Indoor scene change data

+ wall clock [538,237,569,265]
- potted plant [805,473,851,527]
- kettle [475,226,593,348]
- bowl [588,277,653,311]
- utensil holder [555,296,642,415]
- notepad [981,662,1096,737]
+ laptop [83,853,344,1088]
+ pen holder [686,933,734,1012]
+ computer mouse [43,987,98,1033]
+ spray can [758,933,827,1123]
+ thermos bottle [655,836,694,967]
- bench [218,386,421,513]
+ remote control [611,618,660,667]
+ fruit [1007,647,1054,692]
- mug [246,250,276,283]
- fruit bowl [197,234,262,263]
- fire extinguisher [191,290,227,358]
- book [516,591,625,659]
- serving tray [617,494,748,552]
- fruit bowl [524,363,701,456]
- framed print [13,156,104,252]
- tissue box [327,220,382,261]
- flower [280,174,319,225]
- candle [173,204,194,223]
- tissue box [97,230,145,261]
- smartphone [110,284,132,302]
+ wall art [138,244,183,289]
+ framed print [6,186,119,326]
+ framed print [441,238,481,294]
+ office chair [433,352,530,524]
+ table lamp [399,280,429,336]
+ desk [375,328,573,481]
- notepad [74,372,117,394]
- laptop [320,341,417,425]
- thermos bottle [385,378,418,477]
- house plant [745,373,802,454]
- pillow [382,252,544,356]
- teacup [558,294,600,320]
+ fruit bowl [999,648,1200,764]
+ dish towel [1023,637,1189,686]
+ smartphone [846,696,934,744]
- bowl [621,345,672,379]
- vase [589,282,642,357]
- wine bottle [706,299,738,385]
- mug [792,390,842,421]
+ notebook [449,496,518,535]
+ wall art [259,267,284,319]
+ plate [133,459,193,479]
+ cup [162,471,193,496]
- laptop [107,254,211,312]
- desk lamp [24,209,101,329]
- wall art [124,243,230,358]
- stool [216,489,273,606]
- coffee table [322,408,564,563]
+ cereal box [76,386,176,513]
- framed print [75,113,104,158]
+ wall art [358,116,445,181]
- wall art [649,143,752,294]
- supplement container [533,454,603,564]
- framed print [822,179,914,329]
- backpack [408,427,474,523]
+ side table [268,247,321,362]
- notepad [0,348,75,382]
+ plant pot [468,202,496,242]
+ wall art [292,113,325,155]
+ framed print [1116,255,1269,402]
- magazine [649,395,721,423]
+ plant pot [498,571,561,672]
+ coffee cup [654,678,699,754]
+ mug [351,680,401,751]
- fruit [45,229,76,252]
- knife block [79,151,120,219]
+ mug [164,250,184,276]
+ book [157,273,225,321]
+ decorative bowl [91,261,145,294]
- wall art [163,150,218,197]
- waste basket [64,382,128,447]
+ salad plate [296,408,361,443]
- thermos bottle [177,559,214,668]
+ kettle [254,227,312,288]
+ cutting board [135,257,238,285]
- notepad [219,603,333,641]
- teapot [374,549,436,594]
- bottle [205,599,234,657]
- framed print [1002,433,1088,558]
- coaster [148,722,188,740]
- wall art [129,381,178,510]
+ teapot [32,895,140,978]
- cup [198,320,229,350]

**Exercise aim**
Set down the records again, exactly.

**Finished exercise**
+ wall clock [538,237,569,265]
- potted plant [805,473,851,527]
- kettle [475,226,593,348]
- bowl [588,277,653,311]
- utensil holder [555,296,642,415]
- notepad [981,662,1096,737]
+ laptop [83,853,344,1088]
+ pen holder [686,933,734,1012]
+ computer mouse [43,987,98,1033]
+ spray can [758,933,827,1123]
+ thermos bottle [655,836,694,967]
- bench [218,386,421,513]
+ remote control [611,618,660,667]
+ fruit [1007,647,1054,692]
- mug [246,250,276,283]
- fruit bowl [197,234,262,263]
- fire extinguisher [191,290,227,358]
- book [516,591,625,659]
- serving tray [617,494,748,552]
- fruit bowl [524,363,701,456]
- framed print [13,156,104,252]
- tissue box [327,220,382,261]
- flower [280,174,319,225]
- candle [173,204,194,223]
- tissue box [97,230,145,261]
- smartphone [110,284,132,302]
+ wall art [138,244,183,289]
+ framed print [6,186,119,326]
+ framed print [441,238,481,294]
+ office chair [433,352,530,524]
+ table lamp [399,280,429,336]
+ desk [375,328,573,481]
- notepad [74,372,117,394]
- laptop [320,341,417,425]
- thermos bottle [385,378,418,477]
- house plant [745,373,802,454]
- pillow [382,252,544,356]
- teacup [558,294,600,320]
+ fruit bowl [999,648,1200,764]
+ dish towel [1023,637,1189,686]
+ smartphone [846,696,934,744]
- bowl [621,345,672,379]
- vase [589,282,642,357]
- wine bottle [706,299,738,385]
- mug [792,390,842,421]
+ notebook [449,496,518,535]
+ wall art [259,267,284,319]
+ plate [133,459,193,479]
+ cup [162,471,193,496]
- laptop [107,254,211,312]
- desk lamp [24,209,101,329]
- wall art [124,243,230,358]
- stool [216,489,273,606]
- coffee table [322,408,564,563]
+ cereal box [76,386,176,513]
- framed print [75,113,104,158]
+ wall art [358,116,445,181]
- wall art [649,143,752,294]
- supplement container [533,454,603,564]
- framed print [822,179,914,329]
- backpack [408,427,474,523]
+ side table [268,247,321,362]
- notepad [0,348,75,382]
+ plant pot [468,202,496,242]
+ wall art [292,113,325,155]
+ framed print [1116,255,1269,402]
- magazine [649,395,721,423]
+ plant pot [498,571,561,672]
+ coffee cup [654,678,699,754]
+ mug [351,680,401,751]
- fruit [45,229,76,252]
- knife block [79,151,120,219]
+ mug [164,250,184,276]
+ book [157,273,225,321]
+ decorative bowl [91,261,145,294]
- wall art [163,150,218,197]
- waste basket [64,382,128,447]
+ salad plate [296,408,361,443]
- thermos bottle [177,559,214,668]
+ kettle [254,227,312,288]
+ cutting board [135,257,238,285]
- notepad [219,603,333,641]
- teapot [374,549,436,594]
- bottle [205,599,234,657]
- framed print [1002,433,1088,558]
- coaster [148,722,188,740]
- wall art [129,381,178,510]
+ teapot [32,895,140,978]
- cup [198,320,229,350]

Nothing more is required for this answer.